Instruction introduction
One of the challenges with software localization is the sheer variety of file formats. There may be a lot of instructions on how to translate all these different software files types. However, the dynamic nature of software development means that these detailed instructions are often out of date - obsolete because of the sheer speed of the market. Software companies and their language services partners often waste time following these out-of-date instructions.
The ideal, therefore, is to write your software in such a way as to eliminate the need for localization and translation instructions altogether. A savvy person might ask "How much cheaper will my software localization project be if I spend money on creating the software so that instructions are not needed?" Unfortunately the answer is likely "Not very much and probably not at all."
So why spend money for no apparent gain? There are three reasons:
1) better quality
2) faster turnaround
3) money saved on your own engineering resources
This article will look at a couple of areas where software itself can be improved to streamline software localization.
Turn down the volume
First, look at the volume of instructions. We often receive huge amounts of instructions on what to translate in RC and Java properties files. These formats are well understood and should need no instructions, but we are duty bound to read your instructions nonetheless. If it does not need explaining, then don't explain it. Since problems arise when you deviate from standard file formats, do explain any deviations you induce. As a general rule it is good to stick with non-adulterated, well understood file formats, as these require no special instructions.
A common and painful "solution" to the problem of instructions is to extract all translatable text from the source files and paste it into an Excel spreadsheet. It is tempting to think that extracting software text and pasting it into Excel "helps" the translator; however the opposite is actually true. By eliminating non-translatable code, the amount of context the translator has is reduced. An alphabetically sorted list gives the translator no chance whatsoever to build up a mental picture of what the software might look like once it is running. Additionally, since Excel is one of the worst file formats for manipulating text, this approach costs you a lot of money.
From a technical perspective, translation tools do not process Excel files very well and we often end up copying the translatable text into a text file to get around this problem. Once the text is translated, we then have to paste the translation back into Excel. This manual process racks up billable hours, adding cost and delays to your localization project, as well as possibly introducing errors. Let Excel work with numbers and not text localization.

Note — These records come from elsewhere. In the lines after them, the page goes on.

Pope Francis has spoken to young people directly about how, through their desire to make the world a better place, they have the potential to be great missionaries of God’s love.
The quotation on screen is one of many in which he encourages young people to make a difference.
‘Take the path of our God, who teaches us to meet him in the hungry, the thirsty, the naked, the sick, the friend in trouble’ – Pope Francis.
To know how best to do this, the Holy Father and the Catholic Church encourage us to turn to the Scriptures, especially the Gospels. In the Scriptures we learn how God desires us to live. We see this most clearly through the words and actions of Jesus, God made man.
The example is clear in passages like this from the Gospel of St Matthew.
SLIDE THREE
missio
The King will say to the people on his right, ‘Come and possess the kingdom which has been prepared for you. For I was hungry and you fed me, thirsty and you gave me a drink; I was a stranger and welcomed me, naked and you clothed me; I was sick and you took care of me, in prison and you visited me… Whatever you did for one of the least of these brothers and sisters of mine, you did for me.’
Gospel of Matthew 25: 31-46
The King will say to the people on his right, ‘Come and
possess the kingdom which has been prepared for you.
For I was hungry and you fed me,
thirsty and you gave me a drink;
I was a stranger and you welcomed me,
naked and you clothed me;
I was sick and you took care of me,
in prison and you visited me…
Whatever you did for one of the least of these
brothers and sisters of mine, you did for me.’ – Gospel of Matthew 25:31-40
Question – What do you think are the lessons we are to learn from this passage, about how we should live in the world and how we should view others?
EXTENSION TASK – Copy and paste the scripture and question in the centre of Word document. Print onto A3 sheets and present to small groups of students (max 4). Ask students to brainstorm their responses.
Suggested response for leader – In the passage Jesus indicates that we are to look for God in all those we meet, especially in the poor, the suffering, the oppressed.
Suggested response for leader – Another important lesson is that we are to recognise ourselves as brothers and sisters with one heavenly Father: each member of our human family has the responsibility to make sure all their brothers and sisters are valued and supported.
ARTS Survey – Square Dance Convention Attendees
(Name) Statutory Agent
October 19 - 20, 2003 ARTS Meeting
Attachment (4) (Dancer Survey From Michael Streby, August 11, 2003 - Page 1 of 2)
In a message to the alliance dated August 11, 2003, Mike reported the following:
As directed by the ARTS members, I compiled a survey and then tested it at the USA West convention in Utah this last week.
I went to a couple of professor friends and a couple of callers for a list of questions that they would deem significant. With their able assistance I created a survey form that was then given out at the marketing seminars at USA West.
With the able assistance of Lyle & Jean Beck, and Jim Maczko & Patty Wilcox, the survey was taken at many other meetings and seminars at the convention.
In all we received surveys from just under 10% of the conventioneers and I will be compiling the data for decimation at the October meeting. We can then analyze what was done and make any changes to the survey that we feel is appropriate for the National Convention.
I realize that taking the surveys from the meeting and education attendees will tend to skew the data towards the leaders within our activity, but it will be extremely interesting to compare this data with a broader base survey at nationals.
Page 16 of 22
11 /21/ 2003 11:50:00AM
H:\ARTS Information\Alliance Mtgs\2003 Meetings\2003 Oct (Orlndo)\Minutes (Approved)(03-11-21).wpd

An obvious aside: CSV files are even more problematic than XLS/XLSX files, despite CSV files being plain text files. The problem with CSV files is that they need to be used on the native operating systems, inducing all manner of character conversion when saved out of Excel. Even when Excel is not used there are frequently problems with phrases containing commas induced by CSV converters. All in all, CSV is worse than Excel, which is about as bad as it gets.
Your text is "special"
The final point I would like to mention in this article is the use of special characters, in particular the use of single (') and double (") quotation marks in Java properties files. During localization, these creatures cause considerable concerns, so it is a good idea to design away the problem from the start.
Quotation problems arise because single and double quotation marks are used in translations even where there are none in the (usually English) source. In German, for example, double quotation marks are used to indicate software options, whilst the single quotation mark, also known as apostrophe, is used extensively in both French and Italian (In an English manual you may encounter something along the lines of After you have made your selection press the Next button. In English we use capitalization or bold to indicate software options. The equivalent phrase in German would read: After you have made your selection press the "Next" button.) Some software companies disallow translators to insert double quotation marks where none appear in the source. However, this leads to a stilted translation in German. Yet things get more difficult when you take the same approach with single quotation marks, as these are essential in French and Italian. Leaving them out means the translations will be incorrect.
From a design point of view it is therefore preferable to enclose strings in double quotation marks rather than single quotation marks. Doing this allows French and Italian translators to add apostrophes (single quotation marks) as and when they are needed, without breaking the code.
So why not just ask the translators to escape the quotation marks when needed?
Programmers, that's why. Developers often do not know which escape sequence to use in the bit of code that translators later convert. It therefore becomes a question of trial and error in deciding which escape sequence to use. We see many different examples of escaping a single quotation mark (e.g. '', \', \\' and \\\'). However, developers can be an inconsistent bunch, and between any two developers, there may not be a firm standard. Often escape sequences differ from file to file and in some cases even from string to string. Finding out which sequence to use is expensive both for the localizers and for your engineers who have to check in code multiple times until the correct escape sequences are found. The trial-and-error method prolongs the localization cycle considerably and racks up your costs.
Another reason why using escape sequences for apostrophes is not a good idea is that spell checkers do not always know how to handle them. Therefore, as a general rule, do not use single quotation marks to delimit your strings.
This still leaves the problem of how to handle double quotation marks. As with the above example with single quotation marks, we have seen a myriad of double quotation mark escape schemes. The best of the bunch, from a processing point of view, is to double up the double quotation marks. This works well in RC files, so for consistency - and thus speeding your localization project - use doubled double quote marks in other software files as well.
Instructive ending
In summary, reduce the volume of your instructions by eliminating the need for them. Get rid of the exceptions, and the exceptions to the exceptions (ad infinitum). Lengthy instructions increase the effort and the time required to process your files.
Also, remove Excel from your localization process. Leave word whacking to software designed for such purposes.
Last, but perhaps most importantly, understand and be consistent in the use of characters which need to be escaped. The words "trial" and "error" are as painful as they sound, and a fine way to torture your localization team.